Answer
a) $\sum a_n$ is convergent
b) i) See proof
ii) See proof
Work Step by Step
We are given the series $\sum a_n$ and $\sum b_n$:
1) $a_n\geq 0,b_n\geq 0$
2) $\sum b_n$ convergent
3) $\displaystyle{\lim_{n \to \infty}}\dfrac{a_n}{b_n}=0$
Because $\displaystyle{\lim_{n \to \infty}}\dfrac{a_n}{b_n}=0$, we have $a_n\leq b_n$ for $n$ sufficiently large.

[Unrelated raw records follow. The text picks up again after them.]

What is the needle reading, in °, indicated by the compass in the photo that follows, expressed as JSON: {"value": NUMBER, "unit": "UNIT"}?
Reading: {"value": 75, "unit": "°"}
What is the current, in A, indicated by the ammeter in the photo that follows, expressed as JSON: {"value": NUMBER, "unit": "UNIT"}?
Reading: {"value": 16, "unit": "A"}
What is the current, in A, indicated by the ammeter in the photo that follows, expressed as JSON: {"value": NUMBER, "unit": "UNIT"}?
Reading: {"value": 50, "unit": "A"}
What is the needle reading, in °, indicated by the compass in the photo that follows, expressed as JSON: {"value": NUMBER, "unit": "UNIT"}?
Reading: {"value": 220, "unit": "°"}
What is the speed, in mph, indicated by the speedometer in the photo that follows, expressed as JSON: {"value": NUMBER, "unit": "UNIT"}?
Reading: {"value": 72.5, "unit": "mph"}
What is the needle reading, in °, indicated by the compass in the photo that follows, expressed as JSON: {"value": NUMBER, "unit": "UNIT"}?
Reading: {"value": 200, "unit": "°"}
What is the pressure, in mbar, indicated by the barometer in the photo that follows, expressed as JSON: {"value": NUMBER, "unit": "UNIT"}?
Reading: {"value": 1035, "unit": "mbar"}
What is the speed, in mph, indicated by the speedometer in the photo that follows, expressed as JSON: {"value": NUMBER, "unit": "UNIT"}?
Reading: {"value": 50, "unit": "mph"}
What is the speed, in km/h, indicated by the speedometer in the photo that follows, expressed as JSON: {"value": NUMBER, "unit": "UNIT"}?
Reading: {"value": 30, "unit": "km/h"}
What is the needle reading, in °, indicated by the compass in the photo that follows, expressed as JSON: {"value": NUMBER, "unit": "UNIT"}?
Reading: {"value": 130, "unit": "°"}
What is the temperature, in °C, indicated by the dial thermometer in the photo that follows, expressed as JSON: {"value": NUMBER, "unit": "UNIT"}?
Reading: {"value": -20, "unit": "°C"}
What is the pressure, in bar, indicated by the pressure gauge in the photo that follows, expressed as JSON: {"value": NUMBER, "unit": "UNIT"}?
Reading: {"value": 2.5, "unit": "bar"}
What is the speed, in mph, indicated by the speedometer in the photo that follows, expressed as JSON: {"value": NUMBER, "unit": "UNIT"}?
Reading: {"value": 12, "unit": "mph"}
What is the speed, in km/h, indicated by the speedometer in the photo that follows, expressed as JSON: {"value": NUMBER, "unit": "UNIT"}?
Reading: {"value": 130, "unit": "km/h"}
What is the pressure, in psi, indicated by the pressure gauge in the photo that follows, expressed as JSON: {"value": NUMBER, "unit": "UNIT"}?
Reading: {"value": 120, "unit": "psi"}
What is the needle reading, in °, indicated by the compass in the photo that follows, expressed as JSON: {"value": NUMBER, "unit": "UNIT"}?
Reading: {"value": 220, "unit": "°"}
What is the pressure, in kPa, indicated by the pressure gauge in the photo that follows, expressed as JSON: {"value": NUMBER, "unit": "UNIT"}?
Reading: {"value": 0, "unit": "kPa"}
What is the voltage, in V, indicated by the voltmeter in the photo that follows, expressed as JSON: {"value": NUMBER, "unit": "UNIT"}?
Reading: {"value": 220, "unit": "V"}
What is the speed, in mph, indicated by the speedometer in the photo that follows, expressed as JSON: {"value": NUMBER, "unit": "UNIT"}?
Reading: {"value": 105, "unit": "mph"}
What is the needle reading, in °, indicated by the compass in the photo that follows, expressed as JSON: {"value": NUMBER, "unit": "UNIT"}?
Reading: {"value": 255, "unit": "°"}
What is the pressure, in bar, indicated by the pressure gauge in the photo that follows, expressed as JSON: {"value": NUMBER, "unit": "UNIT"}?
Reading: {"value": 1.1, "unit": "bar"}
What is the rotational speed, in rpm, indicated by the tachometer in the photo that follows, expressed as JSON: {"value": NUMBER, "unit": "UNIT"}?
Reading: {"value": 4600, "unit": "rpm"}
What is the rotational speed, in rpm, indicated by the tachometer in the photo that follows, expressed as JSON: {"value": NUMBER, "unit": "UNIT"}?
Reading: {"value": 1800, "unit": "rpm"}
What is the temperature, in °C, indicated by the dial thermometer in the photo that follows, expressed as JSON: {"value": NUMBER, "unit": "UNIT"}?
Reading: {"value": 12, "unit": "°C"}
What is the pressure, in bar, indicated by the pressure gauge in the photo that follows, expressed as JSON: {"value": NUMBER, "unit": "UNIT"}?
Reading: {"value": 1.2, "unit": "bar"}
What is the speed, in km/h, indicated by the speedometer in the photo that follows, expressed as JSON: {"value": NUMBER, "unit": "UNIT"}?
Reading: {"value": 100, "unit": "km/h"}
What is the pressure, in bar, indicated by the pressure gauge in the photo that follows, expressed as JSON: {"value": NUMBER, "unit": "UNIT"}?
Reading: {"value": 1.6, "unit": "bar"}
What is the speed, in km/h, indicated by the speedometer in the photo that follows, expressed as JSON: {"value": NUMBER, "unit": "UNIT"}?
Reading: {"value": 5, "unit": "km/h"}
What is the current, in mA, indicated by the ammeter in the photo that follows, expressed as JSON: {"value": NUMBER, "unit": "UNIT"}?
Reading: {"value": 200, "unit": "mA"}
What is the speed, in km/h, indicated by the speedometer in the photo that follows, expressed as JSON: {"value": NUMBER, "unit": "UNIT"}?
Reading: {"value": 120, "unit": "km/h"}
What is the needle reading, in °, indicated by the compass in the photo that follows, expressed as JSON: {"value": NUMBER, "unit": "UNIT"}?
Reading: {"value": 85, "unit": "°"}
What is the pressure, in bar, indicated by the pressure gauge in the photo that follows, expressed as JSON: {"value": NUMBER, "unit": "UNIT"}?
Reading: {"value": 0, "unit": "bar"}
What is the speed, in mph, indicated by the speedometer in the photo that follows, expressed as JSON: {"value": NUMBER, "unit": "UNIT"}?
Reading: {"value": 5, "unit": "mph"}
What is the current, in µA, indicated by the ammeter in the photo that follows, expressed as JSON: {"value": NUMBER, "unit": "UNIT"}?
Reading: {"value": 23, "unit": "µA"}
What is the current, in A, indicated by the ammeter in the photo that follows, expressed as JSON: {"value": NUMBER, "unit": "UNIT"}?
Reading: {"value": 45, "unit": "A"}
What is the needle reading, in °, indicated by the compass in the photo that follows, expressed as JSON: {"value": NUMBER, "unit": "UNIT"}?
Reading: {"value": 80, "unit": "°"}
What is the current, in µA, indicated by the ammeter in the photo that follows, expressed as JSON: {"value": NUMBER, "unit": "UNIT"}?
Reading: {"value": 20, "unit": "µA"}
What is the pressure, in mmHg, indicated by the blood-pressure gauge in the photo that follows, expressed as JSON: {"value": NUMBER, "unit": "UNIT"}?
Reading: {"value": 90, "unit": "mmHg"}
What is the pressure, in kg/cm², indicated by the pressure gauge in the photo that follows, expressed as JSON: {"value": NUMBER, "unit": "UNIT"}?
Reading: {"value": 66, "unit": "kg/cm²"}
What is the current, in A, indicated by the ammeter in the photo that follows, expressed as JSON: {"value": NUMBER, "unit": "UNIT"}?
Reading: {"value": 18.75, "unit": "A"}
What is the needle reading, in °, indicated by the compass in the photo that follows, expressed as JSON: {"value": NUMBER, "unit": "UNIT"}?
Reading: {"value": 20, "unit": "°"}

Using the Comparison Test, because $\sum b_n$ convergent, we get that $\sum a_n$ is convergent.
b) i) We are given the series:
$\sum_{n=1}^{\infty} \dfrac{\ln n}{n^3}$
Consider $a_n=\dfrac{\ln n}{n^3}$, $b_n=\dfrac{1}{n^2}$.
The series $\sum b_n$ is convergent.
Determine $\displaystyle{\lim_{n \to \infty}}\dfrac{a_n}{b_n}=\displaystyle{\lim_{n \to \infty}}\dfrac{\dfrac{\ln n}{n^3}}{\dfrac{1}{n^2}}=\displaystyle{\lim_{n \to \infty}}\dfrac{\ln n}{n}$
$=\displaystyle{\lim_{n \to \infty}}\dfrac{\dfrac{1}{n}}{1}=0$
Using part a), we conclude that the series $\sum a_n$ is convergent.
ii) We are given the series:
$\sum_{n=1}^{\infty} \dfrac{\ln n}{\sqrt n e^n}$
Consider $a_n=\dfrac{\ln n}{\sqrt n e^n}$, $b_n=\dfrac{1}{e^n}$.
The series $\sum b_n$ is convergent.
Determine $\displaystyle{\lim_{n \to \infty}}\dfrac{a_n}{b_n}=\displaystyle{\lim_{n \to \infty}}\dfrac{\dfrac{\ln n}{\sqrt n e^n}}{\dfrac{1}{e^n}}=\displaystyle{\lim_{n \to \infty}}\dfrac{\ln n}{\sqrt n}$
$=\displaystyle{\lim_{n \to \infty}}\dfrac{\dfrac{1}{n}}{\dfrac{1}{2\sqrt n}}=\displaystyle{\lim_{n \to \infty}} \dfrac{2}{\sqrt n}=0$
Using part a), we conclude that the series $\sum a_n$ is convergent.